# PROBLEM REQUIREMENTS
Go through the entries below and print, exactly, the lines starting at the one with "after: vase" and ending at the one with "after: radio_set", keeping both ends and no others.
___ DATA LISTING ___
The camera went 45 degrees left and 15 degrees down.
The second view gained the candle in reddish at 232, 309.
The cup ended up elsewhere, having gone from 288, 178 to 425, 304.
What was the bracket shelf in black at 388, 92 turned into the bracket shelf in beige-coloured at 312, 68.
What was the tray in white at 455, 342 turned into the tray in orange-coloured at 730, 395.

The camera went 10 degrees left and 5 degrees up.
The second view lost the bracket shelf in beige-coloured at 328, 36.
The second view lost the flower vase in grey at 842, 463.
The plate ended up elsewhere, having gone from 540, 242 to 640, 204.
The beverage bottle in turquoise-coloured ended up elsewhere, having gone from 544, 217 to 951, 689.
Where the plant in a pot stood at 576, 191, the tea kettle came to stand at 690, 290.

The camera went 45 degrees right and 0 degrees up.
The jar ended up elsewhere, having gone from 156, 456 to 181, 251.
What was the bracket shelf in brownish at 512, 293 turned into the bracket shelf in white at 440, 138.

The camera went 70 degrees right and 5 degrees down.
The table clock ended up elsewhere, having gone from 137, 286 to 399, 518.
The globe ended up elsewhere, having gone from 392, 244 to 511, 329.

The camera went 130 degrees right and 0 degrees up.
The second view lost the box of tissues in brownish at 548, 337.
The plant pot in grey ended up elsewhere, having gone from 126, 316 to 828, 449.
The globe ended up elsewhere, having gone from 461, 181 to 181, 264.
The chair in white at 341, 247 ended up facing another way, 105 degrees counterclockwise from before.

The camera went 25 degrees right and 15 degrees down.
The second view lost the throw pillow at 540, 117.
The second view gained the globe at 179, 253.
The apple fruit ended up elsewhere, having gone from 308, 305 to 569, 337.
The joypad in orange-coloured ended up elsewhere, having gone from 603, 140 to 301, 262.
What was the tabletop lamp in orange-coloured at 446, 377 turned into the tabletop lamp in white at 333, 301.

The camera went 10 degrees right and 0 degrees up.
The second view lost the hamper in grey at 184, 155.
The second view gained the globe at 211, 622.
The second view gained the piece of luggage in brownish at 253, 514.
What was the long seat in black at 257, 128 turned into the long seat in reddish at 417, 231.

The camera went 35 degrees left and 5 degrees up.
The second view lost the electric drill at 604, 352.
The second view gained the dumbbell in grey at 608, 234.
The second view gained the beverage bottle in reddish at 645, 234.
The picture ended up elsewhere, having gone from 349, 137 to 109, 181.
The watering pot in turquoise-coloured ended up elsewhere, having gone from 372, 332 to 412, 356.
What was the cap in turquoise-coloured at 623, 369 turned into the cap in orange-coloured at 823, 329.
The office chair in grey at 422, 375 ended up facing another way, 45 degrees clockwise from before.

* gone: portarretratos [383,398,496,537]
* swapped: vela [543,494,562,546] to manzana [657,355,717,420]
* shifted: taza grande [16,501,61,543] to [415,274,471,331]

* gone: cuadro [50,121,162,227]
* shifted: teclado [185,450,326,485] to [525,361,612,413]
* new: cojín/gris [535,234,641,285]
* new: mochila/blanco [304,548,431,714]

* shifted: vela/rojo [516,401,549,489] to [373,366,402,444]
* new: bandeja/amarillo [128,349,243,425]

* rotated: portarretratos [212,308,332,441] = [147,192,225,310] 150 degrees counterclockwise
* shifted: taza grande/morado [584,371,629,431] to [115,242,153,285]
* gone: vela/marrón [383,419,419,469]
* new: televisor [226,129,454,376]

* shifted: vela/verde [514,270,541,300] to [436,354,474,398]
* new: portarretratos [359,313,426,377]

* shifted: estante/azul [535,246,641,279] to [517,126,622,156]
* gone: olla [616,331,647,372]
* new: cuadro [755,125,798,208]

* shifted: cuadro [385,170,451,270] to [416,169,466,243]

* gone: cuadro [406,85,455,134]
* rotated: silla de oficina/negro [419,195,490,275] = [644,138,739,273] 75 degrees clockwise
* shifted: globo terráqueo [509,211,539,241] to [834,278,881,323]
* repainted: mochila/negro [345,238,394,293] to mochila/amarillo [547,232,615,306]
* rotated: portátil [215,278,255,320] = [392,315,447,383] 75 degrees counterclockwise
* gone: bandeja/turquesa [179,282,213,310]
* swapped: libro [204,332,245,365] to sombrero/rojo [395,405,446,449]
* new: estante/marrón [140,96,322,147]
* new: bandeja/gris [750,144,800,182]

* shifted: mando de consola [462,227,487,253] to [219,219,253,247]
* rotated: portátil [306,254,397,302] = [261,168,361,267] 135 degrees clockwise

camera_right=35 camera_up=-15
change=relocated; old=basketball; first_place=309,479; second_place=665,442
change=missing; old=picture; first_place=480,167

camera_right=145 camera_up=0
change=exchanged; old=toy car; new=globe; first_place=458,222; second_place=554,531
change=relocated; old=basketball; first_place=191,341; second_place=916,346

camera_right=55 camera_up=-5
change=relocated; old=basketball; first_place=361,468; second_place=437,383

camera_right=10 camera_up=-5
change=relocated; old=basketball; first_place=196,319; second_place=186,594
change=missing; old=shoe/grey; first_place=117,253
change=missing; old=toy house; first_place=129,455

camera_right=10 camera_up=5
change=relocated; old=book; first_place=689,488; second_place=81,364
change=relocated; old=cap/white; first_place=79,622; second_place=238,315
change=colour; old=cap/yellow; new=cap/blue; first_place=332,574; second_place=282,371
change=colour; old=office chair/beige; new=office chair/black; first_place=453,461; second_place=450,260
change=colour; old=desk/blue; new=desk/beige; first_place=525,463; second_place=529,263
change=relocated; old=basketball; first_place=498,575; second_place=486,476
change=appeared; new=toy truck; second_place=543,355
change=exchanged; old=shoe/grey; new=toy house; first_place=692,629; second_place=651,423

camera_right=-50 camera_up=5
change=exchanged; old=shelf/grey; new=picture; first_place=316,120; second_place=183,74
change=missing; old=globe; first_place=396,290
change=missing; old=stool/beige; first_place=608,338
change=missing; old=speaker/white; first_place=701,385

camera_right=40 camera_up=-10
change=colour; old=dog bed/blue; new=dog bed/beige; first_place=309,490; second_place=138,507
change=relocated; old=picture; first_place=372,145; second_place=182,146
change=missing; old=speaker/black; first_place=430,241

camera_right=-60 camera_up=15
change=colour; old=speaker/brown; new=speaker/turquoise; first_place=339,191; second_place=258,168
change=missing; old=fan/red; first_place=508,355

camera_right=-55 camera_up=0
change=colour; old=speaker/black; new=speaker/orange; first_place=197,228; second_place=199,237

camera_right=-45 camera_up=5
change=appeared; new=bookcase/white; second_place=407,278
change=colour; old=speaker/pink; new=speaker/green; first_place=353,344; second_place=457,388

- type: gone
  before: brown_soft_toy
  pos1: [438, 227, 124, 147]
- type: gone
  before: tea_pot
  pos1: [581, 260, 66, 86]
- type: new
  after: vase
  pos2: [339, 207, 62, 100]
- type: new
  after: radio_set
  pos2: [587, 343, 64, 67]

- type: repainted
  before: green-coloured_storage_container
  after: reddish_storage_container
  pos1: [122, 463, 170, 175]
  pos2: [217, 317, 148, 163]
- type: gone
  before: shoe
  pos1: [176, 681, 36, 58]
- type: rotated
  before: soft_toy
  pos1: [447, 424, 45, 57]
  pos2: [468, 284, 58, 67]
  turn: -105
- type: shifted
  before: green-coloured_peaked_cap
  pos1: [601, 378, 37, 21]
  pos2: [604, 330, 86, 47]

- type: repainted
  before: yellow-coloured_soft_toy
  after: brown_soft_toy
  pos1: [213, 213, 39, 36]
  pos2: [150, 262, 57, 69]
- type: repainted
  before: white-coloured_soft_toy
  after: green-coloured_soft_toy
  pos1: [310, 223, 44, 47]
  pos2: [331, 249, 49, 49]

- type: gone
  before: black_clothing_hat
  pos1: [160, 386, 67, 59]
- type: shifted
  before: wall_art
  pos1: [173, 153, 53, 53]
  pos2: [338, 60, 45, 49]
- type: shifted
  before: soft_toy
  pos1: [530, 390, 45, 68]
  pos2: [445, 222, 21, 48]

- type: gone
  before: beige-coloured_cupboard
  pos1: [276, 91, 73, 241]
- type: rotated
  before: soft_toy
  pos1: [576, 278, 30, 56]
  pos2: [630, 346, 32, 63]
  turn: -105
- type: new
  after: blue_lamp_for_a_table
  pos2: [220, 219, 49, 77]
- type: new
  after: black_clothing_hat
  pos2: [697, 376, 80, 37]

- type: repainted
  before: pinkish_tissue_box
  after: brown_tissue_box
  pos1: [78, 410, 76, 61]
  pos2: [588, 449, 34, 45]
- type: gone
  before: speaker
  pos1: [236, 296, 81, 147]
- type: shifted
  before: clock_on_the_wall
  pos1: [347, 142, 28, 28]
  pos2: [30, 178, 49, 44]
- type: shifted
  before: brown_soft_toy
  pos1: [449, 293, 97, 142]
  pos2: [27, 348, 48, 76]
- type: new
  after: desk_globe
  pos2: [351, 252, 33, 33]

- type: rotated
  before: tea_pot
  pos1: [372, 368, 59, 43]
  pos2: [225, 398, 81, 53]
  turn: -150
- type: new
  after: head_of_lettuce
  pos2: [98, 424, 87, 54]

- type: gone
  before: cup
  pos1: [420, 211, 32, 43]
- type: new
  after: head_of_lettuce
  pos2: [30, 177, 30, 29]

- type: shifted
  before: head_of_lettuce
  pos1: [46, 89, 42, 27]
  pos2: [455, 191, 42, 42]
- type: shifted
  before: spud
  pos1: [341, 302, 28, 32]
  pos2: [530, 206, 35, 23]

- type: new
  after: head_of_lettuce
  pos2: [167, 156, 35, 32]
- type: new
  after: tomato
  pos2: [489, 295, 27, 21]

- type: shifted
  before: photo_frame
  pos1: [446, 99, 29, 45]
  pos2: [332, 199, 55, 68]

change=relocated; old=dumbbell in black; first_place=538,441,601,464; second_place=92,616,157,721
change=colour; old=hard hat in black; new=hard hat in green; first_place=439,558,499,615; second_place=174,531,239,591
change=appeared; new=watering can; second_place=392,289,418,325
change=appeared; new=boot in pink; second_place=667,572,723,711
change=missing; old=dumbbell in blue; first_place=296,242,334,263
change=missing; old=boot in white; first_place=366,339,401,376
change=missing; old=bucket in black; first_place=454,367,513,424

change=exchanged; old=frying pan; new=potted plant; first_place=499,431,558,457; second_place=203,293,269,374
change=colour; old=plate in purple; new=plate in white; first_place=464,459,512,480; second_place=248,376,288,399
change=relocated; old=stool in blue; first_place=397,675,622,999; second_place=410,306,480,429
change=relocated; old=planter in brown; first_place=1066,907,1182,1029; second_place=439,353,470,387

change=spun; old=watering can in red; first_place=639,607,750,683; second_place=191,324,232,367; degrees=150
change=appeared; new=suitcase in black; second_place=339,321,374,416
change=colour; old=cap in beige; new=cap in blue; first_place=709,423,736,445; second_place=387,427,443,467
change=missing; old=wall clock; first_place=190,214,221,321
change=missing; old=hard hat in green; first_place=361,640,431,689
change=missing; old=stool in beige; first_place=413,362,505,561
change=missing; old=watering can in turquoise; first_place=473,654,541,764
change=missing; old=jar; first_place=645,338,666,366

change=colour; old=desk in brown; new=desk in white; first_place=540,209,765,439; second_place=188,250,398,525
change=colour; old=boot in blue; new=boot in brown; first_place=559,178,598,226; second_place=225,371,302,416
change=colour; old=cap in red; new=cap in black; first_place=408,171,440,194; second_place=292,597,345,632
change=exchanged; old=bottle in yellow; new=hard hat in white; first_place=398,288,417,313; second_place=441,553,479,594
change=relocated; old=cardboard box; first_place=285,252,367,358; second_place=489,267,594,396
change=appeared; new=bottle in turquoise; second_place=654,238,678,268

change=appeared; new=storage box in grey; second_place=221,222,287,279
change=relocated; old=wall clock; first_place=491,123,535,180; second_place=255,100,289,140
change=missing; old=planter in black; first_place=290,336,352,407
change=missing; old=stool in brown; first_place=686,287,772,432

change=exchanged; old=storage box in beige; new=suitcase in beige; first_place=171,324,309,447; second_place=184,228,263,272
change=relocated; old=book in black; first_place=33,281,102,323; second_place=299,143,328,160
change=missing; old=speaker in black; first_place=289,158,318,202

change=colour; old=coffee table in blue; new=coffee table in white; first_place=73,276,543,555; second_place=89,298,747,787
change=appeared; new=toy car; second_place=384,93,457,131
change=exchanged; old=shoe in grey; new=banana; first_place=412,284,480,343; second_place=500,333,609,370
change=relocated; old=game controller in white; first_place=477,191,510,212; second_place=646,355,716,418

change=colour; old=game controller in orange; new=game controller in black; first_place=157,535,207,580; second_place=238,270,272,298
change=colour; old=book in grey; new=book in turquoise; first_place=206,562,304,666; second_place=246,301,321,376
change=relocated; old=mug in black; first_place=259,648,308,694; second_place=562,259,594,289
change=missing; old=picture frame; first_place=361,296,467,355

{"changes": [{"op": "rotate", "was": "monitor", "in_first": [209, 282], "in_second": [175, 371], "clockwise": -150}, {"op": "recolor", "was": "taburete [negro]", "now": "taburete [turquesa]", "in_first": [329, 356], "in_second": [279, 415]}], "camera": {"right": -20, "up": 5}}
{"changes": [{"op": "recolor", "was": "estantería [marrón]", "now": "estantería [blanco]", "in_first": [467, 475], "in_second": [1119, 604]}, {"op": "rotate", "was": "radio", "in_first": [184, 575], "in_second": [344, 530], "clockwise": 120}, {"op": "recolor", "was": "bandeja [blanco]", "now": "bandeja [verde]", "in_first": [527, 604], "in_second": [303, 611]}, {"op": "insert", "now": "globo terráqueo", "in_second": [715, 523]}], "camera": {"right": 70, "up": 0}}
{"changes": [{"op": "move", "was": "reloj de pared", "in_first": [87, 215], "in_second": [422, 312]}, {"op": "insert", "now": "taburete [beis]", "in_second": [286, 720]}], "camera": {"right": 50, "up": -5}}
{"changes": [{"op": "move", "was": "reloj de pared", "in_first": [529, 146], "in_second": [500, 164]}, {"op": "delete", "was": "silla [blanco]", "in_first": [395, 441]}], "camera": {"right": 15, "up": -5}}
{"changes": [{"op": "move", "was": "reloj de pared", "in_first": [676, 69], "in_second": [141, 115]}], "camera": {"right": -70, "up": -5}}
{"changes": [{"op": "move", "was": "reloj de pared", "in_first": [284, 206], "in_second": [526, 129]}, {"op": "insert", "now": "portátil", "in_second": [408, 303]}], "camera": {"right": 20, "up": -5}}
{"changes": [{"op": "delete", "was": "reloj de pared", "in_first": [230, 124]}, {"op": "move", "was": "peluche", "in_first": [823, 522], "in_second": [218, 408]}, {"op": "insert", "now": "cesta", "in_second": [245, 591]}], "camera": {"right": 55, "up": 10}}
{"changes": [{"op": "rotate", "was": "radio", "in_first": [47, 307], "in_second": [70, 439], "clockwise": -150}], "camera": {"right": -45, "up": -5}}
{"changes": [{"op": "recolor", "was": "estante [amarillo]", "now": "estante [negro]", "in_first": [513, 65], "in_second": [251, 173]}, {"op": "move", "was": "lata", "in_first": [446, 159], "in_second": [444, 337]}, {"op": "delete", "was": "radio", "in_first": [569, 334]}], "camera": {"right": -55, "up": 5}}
___
# ANSWER SECTION
  after: vase
  pos2: [339, 207, 62, 100]
- type: new
  after: radio_set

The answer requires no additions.